Although the average American may know very little about printed circuit boards, they would find it hard to live without them. PCBs are the workhorses of modern-day electronics. They are found inside of computers, printers, microwave ovens, cell phones, digital clocks, stereos, televisions, and more.
A PCB provides electrical connectivity using conductive tracks, pads, and other components that are etched from copper sheets. These components are laminated onto a non-conductive substrate. PCBs can be very simple and have just one copper layer. They can also be very complex, with capacitors, resistors, and other components on multiple, interconnected layers.
Printed circuit boards were not invented overnight. They are the product of many advances in electronics. Here’s a look at some of the milestones that have led to today’s high-functioning PCBs:
Electronic Circuit Making Equipment (ECME). This was a step in the right direction toward the printed circuit board. The technology could produce three radios per minute. Its inventor, John Sargrove, sprayed metal onto Bakelite plastic board.
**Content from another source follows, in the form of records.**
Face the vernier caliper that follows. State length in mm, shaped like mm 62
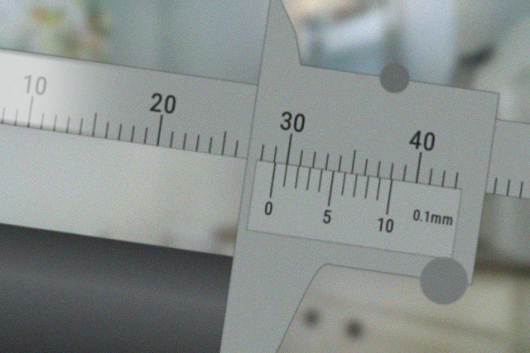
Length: mm 29.1
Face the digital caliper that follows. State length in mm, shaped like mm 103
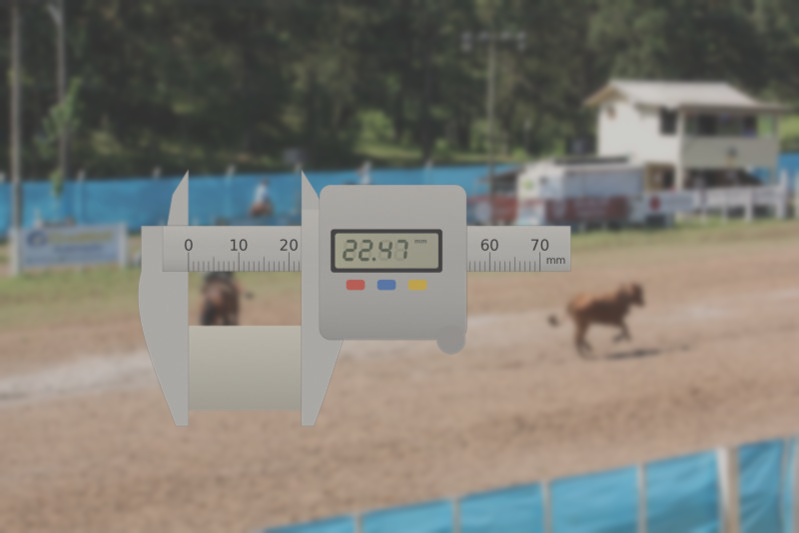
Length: mm 22.47
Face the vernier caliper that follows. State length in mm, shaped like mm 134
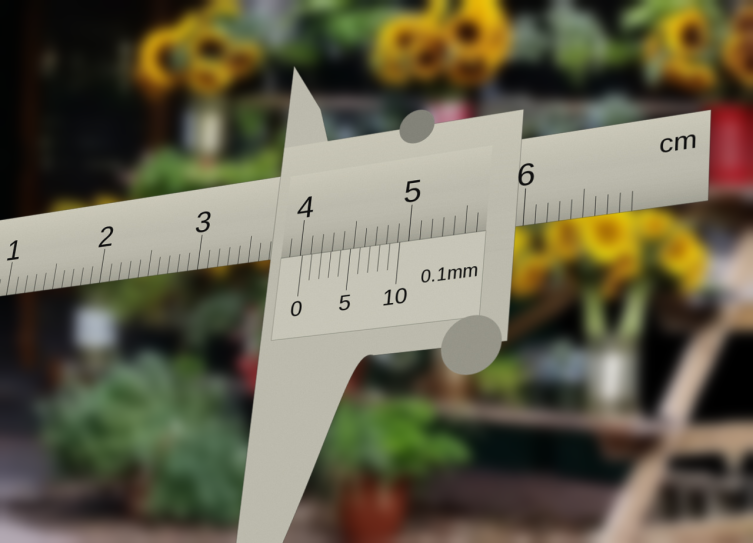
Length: mm 40.2
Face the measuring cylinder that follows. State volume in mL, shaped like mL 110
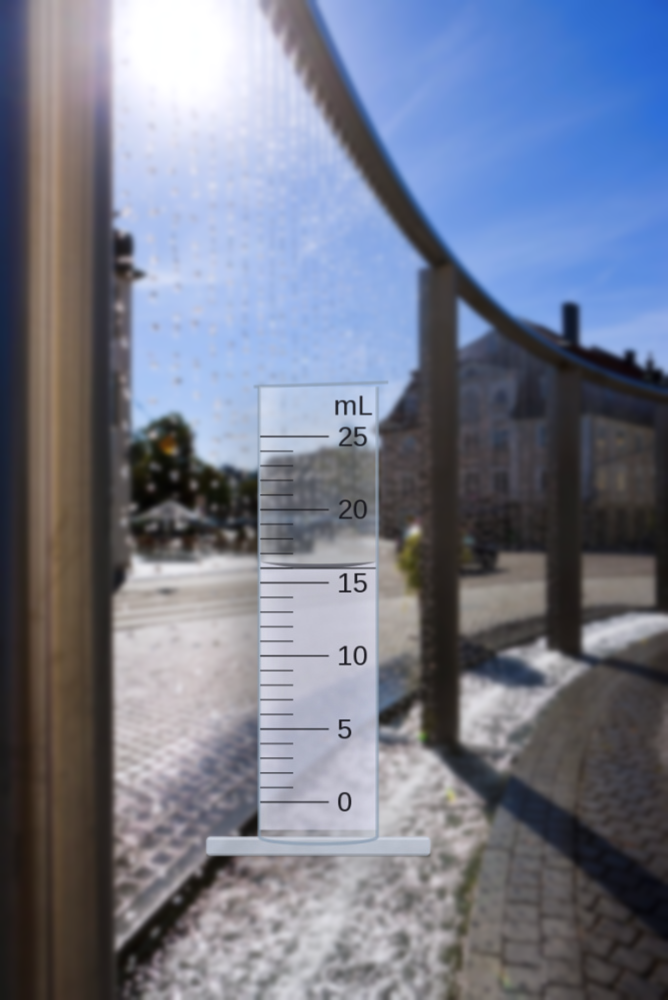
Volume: mL 16
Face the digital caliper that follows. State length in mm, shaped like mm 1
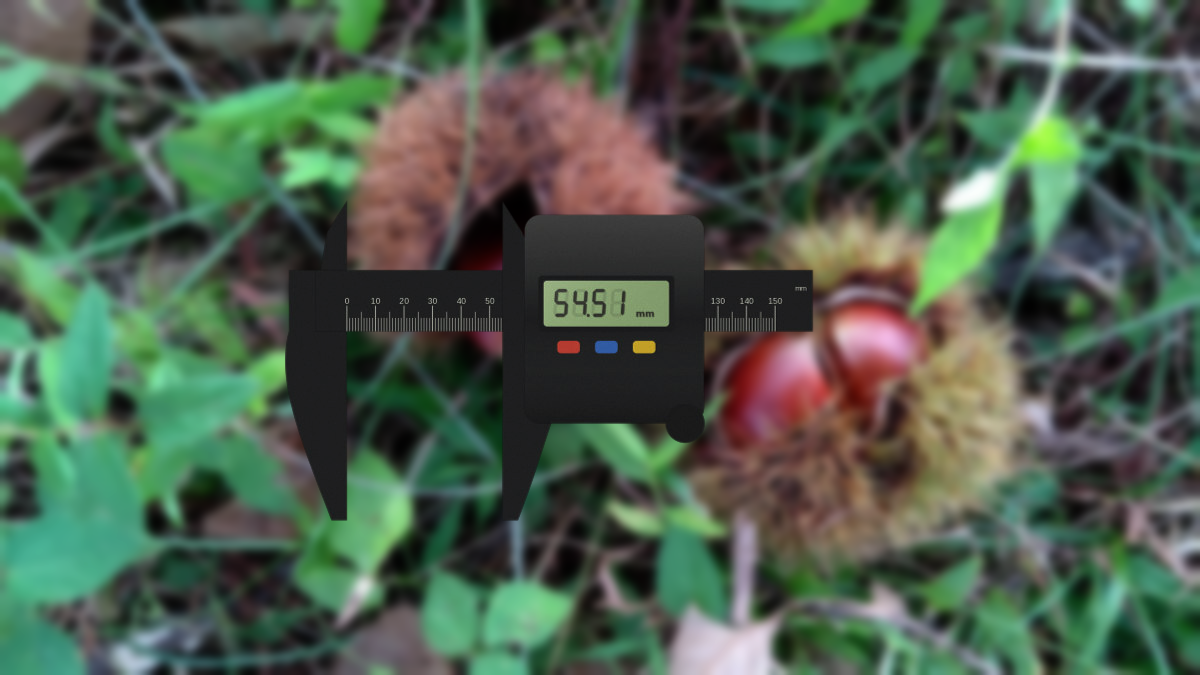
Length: mm 54.51
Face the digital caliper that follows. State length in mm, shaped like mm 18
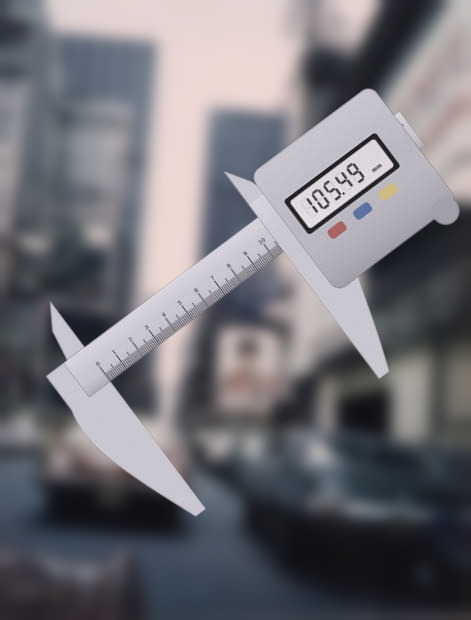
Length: mm 105.49
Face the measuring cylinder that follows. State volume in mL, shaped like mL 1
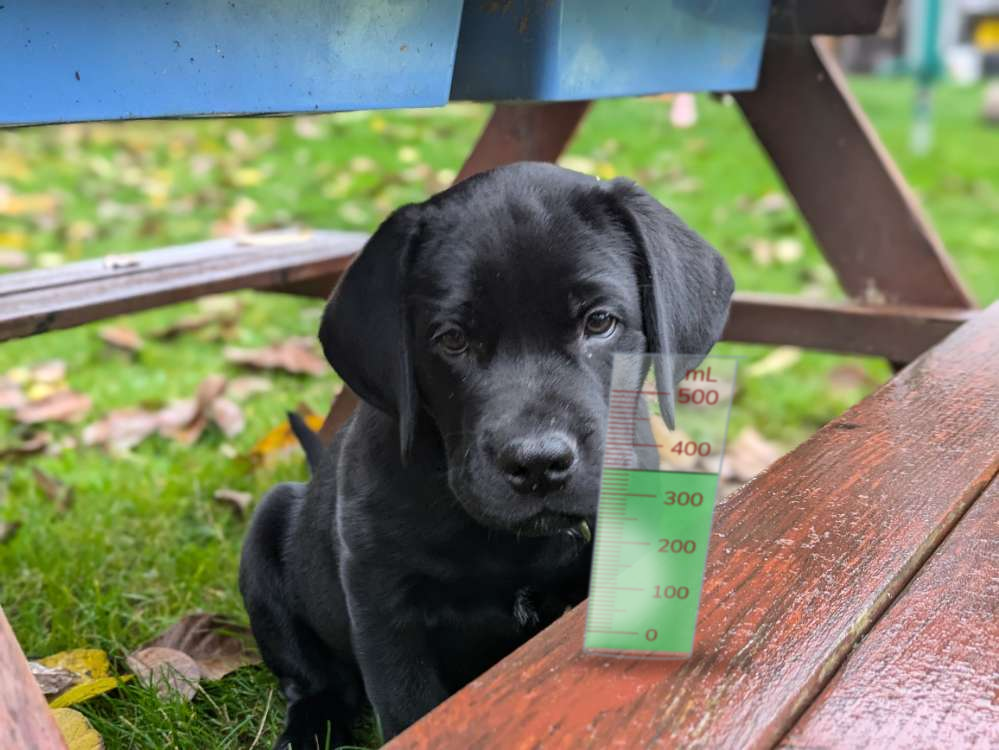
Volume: mL 350
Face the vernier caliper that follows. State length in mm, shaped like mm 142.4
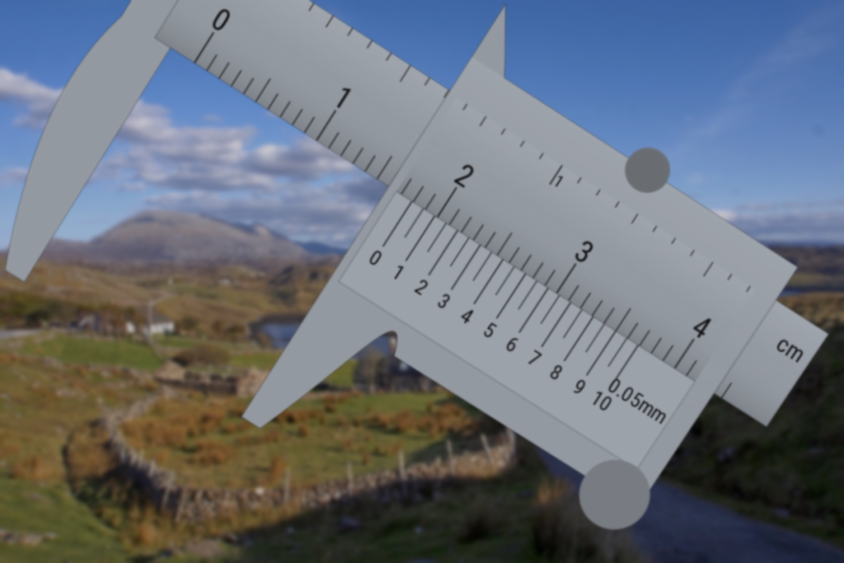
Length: mm 17.9
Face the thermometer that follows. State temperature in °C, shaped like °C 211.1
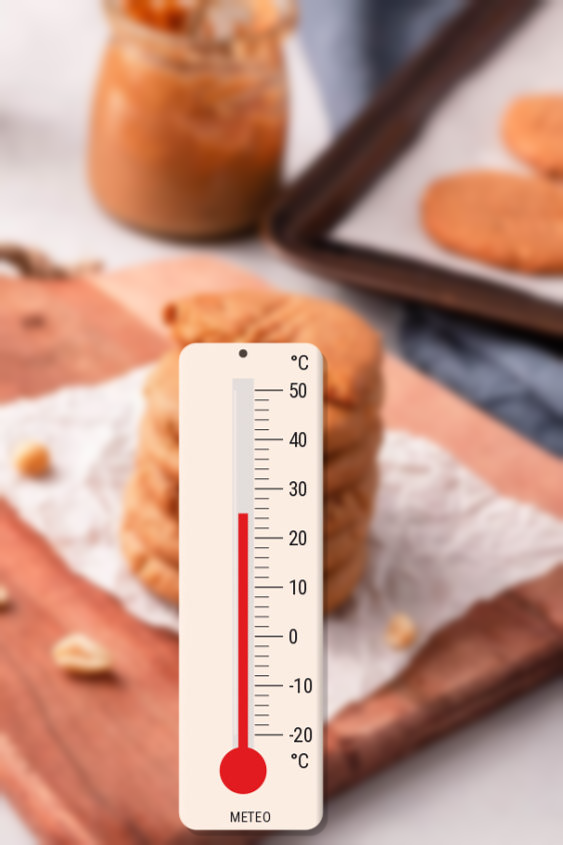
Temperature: °C 25
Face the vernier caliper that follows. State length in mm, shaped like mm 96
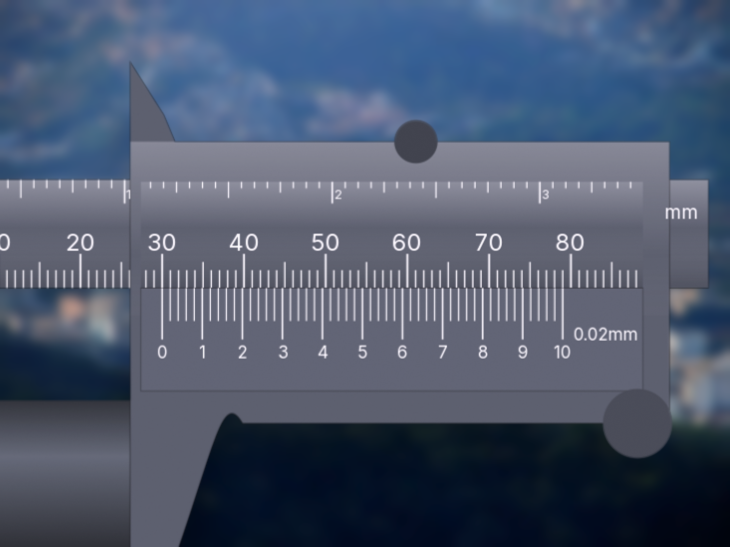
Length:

Auto-assembly. This process came to consumer electronics in the 1950s thanks to the United States Army. Automated assembly changed the future of electronics circuits.
Point-to-point construction. Before printed circuits, we relied on point-to-point construction. This non-automated construction of electronics circuits used vacuum tubes and large sockets. The results were big, unwieldy circuits put together with screws and wire nuts. The contacts often corroded or became loose, and the circuits often failed. Because these circuits had to be assembled manually, they were more costly and more prone to wiring errors.
Through-hole technology. Printed circuit boards used to be dotted with holes to accommodate the wire leads that came from each electronic component. The leads were sent through the holes and soldered to the PCB trace. This changed due to the above-mentioned auto-assembly process. Through auto-assembly, the leads were inserted into an interconnection of copper foil and dip soldering. This process was the precursor to lamination and etching that is used today.
Surface mount technology (SMT). Through-hole technology is still used for making connections between multi-layer printed circuit boards. However, surface mount technology allows for more efficient component connections and, ultimately, smaller boards with greater functionality and lower production costs. Surface mount technology came into use in the 1980s.
Wave soldering. Clumsy, error-prone manual soldering was replaced by automatic soldering. Referred to as wave soldering, a printed circuit board passes over a wave of molten solder, and the components are automatically soldered.
These are just a few of the advances that brought PCBs to where they are today. The future holds many exciting possibilities as printed circuit boards continue to evolve. As a sneak peek, think 3D-printing of PCBs and “green” printed circuit boards made of recyclable paper.